I’m also simply older and wiser than my formerly more feminine selves. I’ve got more work experience and education than I did when I was a lipstick-and-heels-obsessed 21 year old; I feel more self-assured and confident about the things I have to offer the world intellectually and professionally. I have actual evidence that human beings find my work and skills important and valuable regardless of what I look like—after all, I’m a freelance writer who has only physically met a small portion of the people who sign her checks.
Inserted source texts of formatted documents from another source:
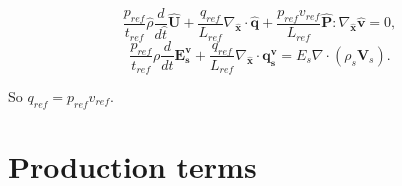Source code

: \documentclass[a4paper,11pt,english]{article}
\begin{document}
\begin{equation}
     \frac{p_{ref}}{t_{ref}} \hat{\rho} \frac{d}{d\hat{t}}\hat{\mathbf{U}} + \frac{q_{ref}}{L_{ref}} \nabla_{\hat{\mathbf{x}}} \cdot \hat{\mathbf{q}} + \frac{p_{ref}v_{ref}}{L_{ref}} \hat{\mathbf{P}} : \nabla_{\hat{\mathbf{x}}} \hat{\mathbf{v}} = 0,
\end{equation}
\begin{equation}
     \frac{p_{ref}}{t_{ref}} \rho \frac{d}{dt}\mathbf{E^v_s} + \frac{q_{ref}}{L_{ref}} \nabla_{\hat{\mathbf{x}}} \cdot \mathbf{q^v_s} = E_s \nabla \cdot (\rho_s \mathbf{V}_s).
\end{equation}

So $q_{ref} = p_{ref}v_{ref}$.

\section{Production terms}
\end{document}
But while I’m in post-wedding baseball hats and baggy harem pants, feeling less pressure than ever to be whatever society imagines for a woman, there are surely women who believe their wifely status requires them to be ever more feminine. Specifically, there are the people on Wives With Beehives, who spend their days pretending to live in the 1950’s, fetishizing an American past they appear to have the shallowest possible understanding of, if we are to believe the editing and presentation of the show. There’s a lot of baking from scratch, cooking and cleaning to the nth degree, and ensuring that their home, hair, dress and makeup are all perfectly coiffed when Hubby comes through the door.
I have tried this kind of thing once in a blue moon—being the perfectly coiffed wife, putting dinner on the table, wearing an apron—because it seems kitschy and fun, and because it seems like an interesting experiment in seeing if acting or dressing a certain way will make me “feel” a certain way about being a wife or woman. But it usually turns out to be frustrating and exhausting. It’s never as satisfying to me as cooking dinner together with my husband, or vegging out to a few hours of delivered pizza and Downton Abbey with him on the couch.
But there’s still something about self-policing my own femininity, in my apron-and-heels moments, that I find adventurous. Because I spend less time than I ever have before wondering if I’m being the right kind of woman, or projecting the right version of sexuality or femininity to the world at large, it’s kind of a fun thought experiment to see if I can “do” traditional ladyness in my private life at home. I’m not saying I really get what the Wives With Beehives crowd is after—indeed, it seems like the worst kind of “I choose my wholly uninvestigated, oppressive choice!” decision-making—but I do recognize that I’m more willing than ever to both accept and reject traditional aesthetic performances of femininity.
Whether I have getting married, or being partnered, to credit or blame for it is a question I haven’t yet been able to answer.